__WORK REQUIRED__
Your answer should be every line from the records that contains "Nhon".

__DATA SHOWN__
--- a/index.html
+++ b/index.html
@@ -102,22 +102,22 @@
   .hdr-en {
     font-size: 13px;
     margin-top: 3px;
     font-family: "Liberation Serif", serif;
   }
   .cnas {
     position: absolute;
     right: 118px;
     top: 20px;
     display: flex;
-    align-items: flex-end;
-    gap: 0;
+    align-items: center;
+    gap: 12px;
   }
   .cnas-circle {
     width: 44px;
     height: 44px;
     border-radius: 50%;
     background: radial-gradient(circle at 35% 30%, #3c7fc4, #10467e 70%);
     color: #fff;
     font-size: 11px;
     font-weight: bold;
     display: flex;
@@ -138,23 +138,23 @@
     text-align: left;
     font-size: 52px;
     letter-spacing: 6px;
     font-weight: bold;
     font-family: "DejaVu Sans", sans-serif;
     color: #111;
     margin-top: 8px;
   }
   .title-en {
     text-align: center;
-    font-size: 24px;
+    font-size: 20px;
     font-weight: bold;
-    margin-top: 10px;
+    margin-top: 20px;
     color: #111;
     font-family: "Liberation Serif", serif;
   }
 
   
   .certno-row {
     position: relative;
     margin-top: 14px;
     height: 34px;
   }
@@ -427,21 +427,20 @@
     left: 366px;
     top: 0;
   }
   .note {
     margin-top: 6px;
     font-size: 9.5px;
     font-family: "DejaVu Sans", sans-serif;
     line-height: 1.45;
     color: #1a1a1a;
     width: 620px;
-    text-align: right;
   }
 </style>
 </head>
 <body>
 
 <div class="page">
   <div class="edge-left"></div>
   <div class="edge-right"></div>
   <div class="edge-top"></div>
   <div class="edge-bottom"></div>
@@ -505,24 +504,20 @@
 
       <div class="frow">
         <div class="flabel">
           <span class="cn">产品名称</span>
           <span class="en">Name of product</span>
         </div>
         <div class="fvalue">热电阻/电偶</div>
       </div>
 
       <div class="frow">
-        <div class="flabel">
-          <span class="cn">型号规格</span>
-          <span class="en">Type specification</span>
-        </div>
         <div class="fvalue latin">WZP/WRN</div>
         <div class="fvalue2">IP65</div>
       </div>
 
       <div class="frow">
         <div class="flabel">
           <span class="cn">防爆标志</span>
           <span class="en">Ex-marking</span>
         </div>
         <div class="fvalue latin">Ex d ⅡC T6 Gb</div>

==

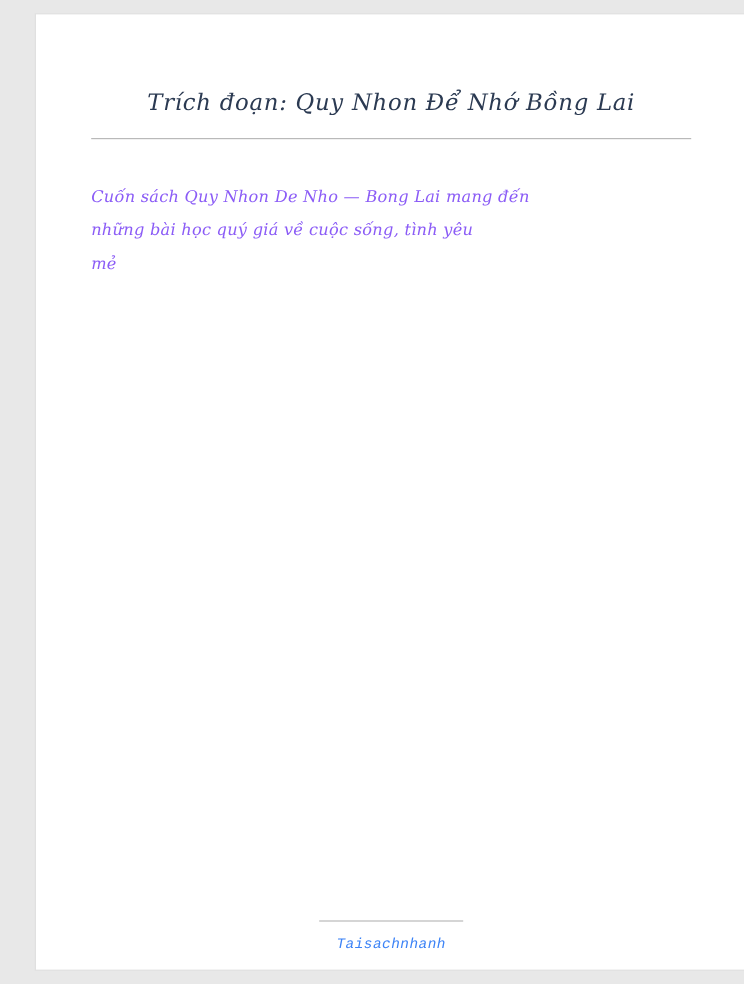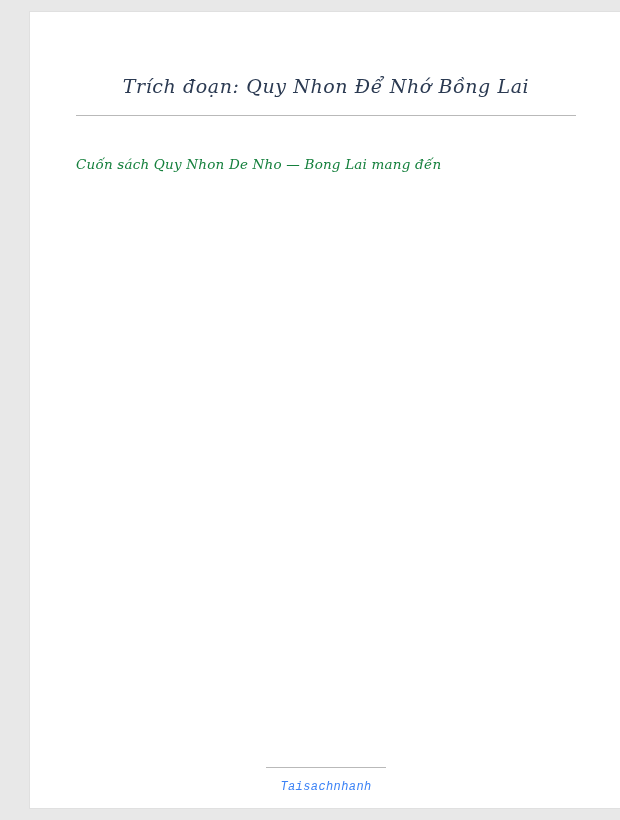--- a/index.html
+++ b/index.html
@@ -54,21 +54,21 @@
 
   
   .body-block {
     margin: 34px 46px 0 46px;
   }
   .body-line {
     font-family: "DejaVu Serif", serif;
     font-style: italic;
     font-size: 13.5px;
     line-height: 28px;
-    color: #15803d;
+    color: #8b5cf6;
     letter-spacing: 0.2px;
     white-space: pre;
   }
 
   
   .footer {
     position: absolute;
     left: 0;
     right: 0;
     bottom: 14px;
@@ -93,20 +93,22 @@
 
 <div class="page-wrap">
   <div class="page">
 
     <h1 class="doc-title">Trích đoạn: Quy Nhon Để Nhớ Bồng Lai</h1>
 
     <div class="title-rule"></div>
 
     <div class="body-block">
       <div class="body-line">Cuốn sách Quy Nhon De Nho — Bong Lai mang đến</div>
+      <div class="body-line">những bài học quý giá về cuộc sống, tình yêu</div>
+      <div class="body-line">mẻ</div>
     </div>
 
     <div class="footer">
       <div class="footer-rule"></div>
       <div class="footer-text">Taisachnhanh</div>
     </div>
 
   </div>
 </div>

__REPLY__
     <h1 class="doc-title">Trích đoạn: Quy Nhon Để Nhớ Bồng Lai</h1>
       <div class="body-line">Cuốn sách Quy Nhon De Nho — Bong Lai mang đến</div>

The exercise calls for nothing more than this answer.